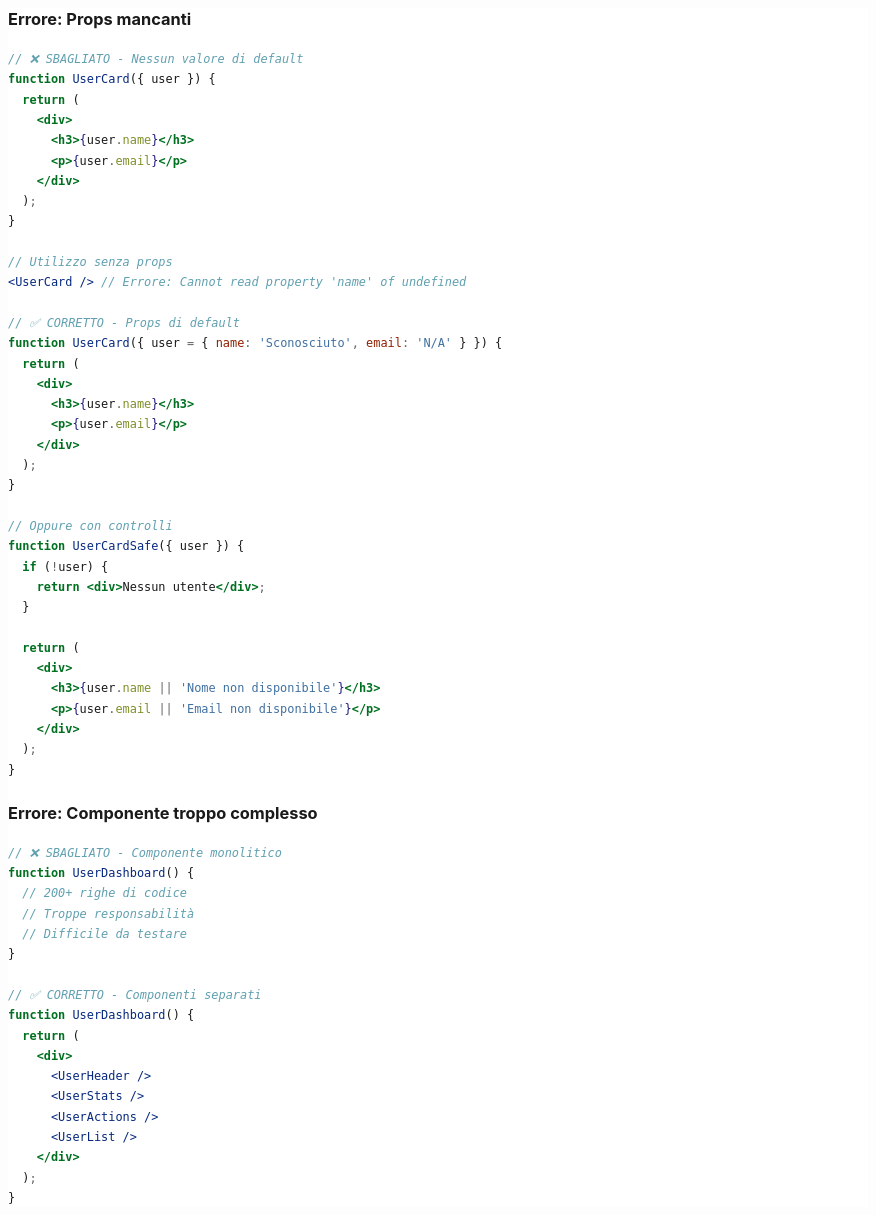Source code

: ### **Errore: Props mancanti**

```jsx
// ❌ SBAGLIATO - Nessun valore di default
function UserCard({ user }) {
  return (
    <div>
      <h3>{user.name}</h3>
      <p>{user.email}</p>
    </div>
  );
}

// Utilizzo senza props
<UserCard /> // Errore: Cannot read property 'name' of undefined

// ✅ CORRETTO - Props di default
function UserCard({ user = { name: 'Sconosciuto', email: 'N/A' } }) {
  return (
    <div>
      <h3>{user.name}</h3>
      <p>{user.email}</p>
    </div>
  );
}

// Oppure con controlli
function UserCardSafe({ user }) {
  if (!user) {
    return <div>Nessun utente</div>;
  }
  
  return (
    <div>
      <h3>{user.name || 'Nome non disponibile'}</h3>
      <p>{user.email || 'Email non disponibile'}</p>
    </div>
  );
}
```

### **Errore: Componente troppo complesso**

```jsx
// ❌ SBAGLIATO - Componente monolitico
function UserDashboard() {
  // 200+ righe di codice
  // Troppe responsabilità
  // Difficile da testare
}

// ✅ CORRETTO - Componenti separati
function UserDashboard() {
  return (
    <div>
      <UserHeader />
      <UserStats />
      <UserActions />
      <UserList />
    </div>
  );
}
```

#### TO DO:
Return each line above exactly; any pictures are to be skipped.

#### REPLY:
Source code

: ### **Errore: Props mancanti**

```jsx
// ❌ SBAGLIATO - Nessun valore di default
function UserCard({ user }) {
  return (
    <div>
      <h3>{user.name}</h3>
      <p>{user.email}</p>
    </div>
  );
}

// Utilizzo senza props
<UserCard /> // Errore: Cannot read property 'name' of undefined

// ✅ CORRETTO - Props di default
function UserCard({ user = { name: 'Sconosciuto', email: 'N/A' } }) {
  return (
    <div>
      <h3>{user.name}</h3>
      <p>{user.email}</p>
    </div>
  );
}

// Oppure con controlli
function UserCardSafe({ user }) {
  if (!user) {
    return <div>Nessun utente</div>;
  }
  
  return (
    <div>
      <h3>{user.name || 'Nome non disponibile'}</h3>
      <p>{user.email || 'Email non disponibile'}</p>
    </div>
  );
}
```

### **Errore: Componente troppo complesso**

```jsx
// ❌ SBAGLIATO - Componente monolitico
function UserDashboard() {
  // 200+ righe di codice
  // Troppe responsabilità
  // Difficile da testare
}

// ✅ CORRETTO - Componenti separati
function UserDashboard() {
  return (
    <div>
      <UserHeader />
      <UserStats />
      <UserActions />
      <UserList />
    </div>
  );
}
```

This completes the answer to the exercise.